## ACTIVITY
Write the next part of the court opinion in Perry v. Oregon Healthcare, starting right after its last sentence.

United States District Court, N.D. Ohio, Western Division
Jan 26, 2023
3:22 CV 1512 (N.D. Ohio Jan. 26, 2023)

Opinion

3:22 CV 1512

01-26-2023

LYDIA PERRY, Plaintiff, v. OREGON HEALTHCARE, LLC, Defendant.


MEMORANDUM OPINION AND ORDER

JAMES R. KNEPP II UNITED STATES DISTRICT JUDGE

Introduction

Currently pending before the Court in this employment discrimination case is Plaintiff Lydia Perry's Motion for Default Judgment and Award of Damages Pursuant to Federal Civil Rule 55(b)(2). (Doc. 7). Plaintiff seeks $88,010.88 in compensatory, emotional distress, and punitive damages, and $5,287.09 in attorneys' fees and costs, for a total judgment against Defendant Oregon Healthcare, LLC of $93,297.97. See id. Jurisdiction is proper under 28 U.S.C. §§ 1331 and 1367.

For the reasons discussed below, the Court grants Plaintiff's motion and enters default judgment against Defendant in the amount of $93,297.97.

Background

Factual Background

As alleged in the Complaint, the facts are as follows.

(Collected data entries)

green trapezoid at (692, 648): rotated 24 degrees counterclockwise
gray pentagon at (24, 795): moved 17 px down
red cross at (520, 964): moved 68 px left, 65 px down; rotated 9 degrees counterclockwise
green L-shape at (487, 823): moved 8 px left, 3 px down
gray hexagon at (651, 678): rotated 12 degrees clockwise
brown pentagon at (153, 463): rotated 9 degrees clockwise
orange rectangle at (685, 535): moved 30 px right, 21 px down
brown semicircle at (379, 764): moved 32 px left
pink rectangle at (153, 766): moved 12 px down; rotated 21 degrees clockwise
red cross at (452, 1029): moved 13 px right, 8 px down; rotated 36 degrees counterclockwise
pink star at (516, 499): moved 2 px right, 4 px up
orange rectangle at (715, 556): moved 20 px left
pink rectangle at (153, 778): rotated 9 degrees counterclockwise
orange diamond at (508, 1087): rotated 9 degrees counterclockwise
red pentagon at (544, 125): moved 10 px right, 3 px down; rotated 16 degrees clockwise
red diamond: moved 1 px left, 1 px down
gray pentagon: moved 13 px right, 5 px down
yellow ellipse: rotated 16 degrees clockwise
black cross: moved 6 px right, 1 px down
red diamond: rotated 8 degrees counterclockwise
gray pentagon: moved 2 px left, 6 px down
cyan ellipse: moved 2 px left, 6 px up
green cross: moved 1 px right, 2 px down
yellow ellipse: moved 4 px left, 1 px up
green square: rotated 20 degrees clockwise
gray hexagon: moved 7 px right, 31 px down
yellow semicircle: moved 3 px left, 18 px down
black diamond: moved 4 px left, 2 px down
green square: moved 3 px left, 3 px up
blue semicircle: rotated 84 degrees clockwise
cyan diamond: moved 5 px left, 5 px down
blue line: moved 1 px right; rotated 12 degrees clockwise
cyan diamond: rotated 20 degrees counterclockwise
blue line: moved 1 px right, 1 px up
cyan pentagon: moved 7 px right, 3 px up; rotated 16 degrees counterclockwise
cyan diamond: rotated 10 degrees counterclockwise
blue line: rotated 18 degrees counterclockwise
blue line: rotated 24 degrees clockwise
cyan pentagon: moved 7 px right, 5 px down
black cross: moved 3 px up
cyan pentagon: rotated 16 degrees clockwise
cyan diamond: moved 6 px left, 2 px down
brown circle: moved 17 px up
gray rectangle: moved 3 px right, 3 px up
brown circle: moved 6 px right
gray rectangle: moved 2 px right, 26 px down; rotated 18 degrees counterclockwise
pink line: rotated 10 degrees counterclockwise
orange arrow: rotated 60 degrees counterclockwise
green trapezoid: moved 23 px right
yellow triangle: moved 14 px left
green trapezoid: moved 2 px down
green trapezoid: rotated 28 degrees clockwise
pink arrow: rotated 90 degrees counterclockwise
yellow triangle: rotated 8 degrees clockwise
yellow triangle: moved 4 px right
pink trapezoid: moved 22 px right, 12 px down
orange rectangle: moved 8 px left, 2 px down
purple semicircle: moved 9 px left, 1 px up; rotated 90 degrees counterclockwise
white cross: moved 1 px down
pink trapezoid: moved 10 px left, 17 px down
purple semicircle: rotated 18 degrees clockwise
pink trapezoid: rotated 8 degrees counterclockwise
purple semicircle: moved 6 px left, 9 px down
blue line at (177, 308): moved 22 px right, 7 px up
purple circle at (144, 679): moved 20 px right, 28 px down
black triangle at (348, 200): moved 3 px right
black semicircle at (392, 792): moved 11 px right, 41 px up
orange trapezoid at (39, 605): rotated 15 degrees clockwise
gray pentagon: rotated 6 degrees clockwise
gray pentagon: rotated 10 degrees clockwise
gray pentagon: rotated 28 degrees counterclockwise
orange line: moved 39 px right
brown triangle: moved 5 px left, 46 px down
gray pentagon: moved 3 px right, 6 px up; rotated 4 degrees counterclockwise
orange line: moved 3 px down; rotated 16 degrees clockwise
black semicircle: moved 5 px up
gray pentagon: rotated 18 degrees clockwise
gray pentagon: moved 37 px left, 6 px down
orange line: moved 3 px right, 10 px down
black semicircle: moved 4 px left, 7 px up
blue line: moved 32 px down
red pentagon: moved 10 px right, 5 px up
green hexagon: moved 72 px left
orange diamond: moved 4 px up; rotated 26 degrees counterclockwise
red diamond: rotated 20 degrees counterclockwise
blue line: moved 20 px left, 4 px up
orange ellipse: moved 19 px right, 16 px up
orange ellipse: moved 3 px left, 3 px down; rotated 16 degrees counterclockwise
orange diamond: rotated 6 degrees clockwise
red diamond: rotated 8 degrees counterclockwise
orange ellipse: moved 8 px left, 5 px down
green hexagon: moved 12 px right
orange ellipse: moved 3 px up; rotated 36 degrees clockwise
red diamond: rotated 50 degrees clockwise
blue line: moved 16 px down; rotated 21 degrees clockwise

## ANSWER FOR THIS EXERCISE
Plaintiff, who is African-American, was employed by Defendant as a State Tested Nursing Assistant, or “STNA”. (Doc. 1, at ¶¶ 15-17, 27, 44). She suffers from anxiety, depression, hypertension, and thyroid problems, but could perform her essential job functions. Id. at ¶¶ 28-33, 41-43.

During Plaintiff's employment, she suffered from race discrimination and complained about it to her supervisor on April 13, 2020; Defendant ratified the discrimination and failed to take prompt remedial action. Id. at ¶¶ 48-85. Shortly after Plaintiff's discrimination complaint, she was suspended from April 24 to April 30, 2020, due to complaints raised by Caucasian coworkers. Id. at ¶¶ 95-106. The complaints were found to be unsubstantiated, but Defendant placed Plaintiff on probation and did not compensate Plaintiff for her time off work. See id.

On May 31, 2020, Plaintiff's supervisor asked several STNAs to volunteer to work in the COVID-19 unit. Id. at ¶ 122. Plaintiff told her supervisor she did not feel comfortable doing so due to her disabilities, which placed her at high risk. Id. at ¶¶ 123-25. Other STNAs also declined to work in the COVID-19 unit. Id. at ¶ 127. Defendant fired Plaintiff on June 1, 2022 for declining to work in the COVID-19 unit; it did not terminate the employment of Caucasian, nondisabled, or those who had not made protected complaints who had also declined to work in the unit. Id. at ¶¶ 135-40.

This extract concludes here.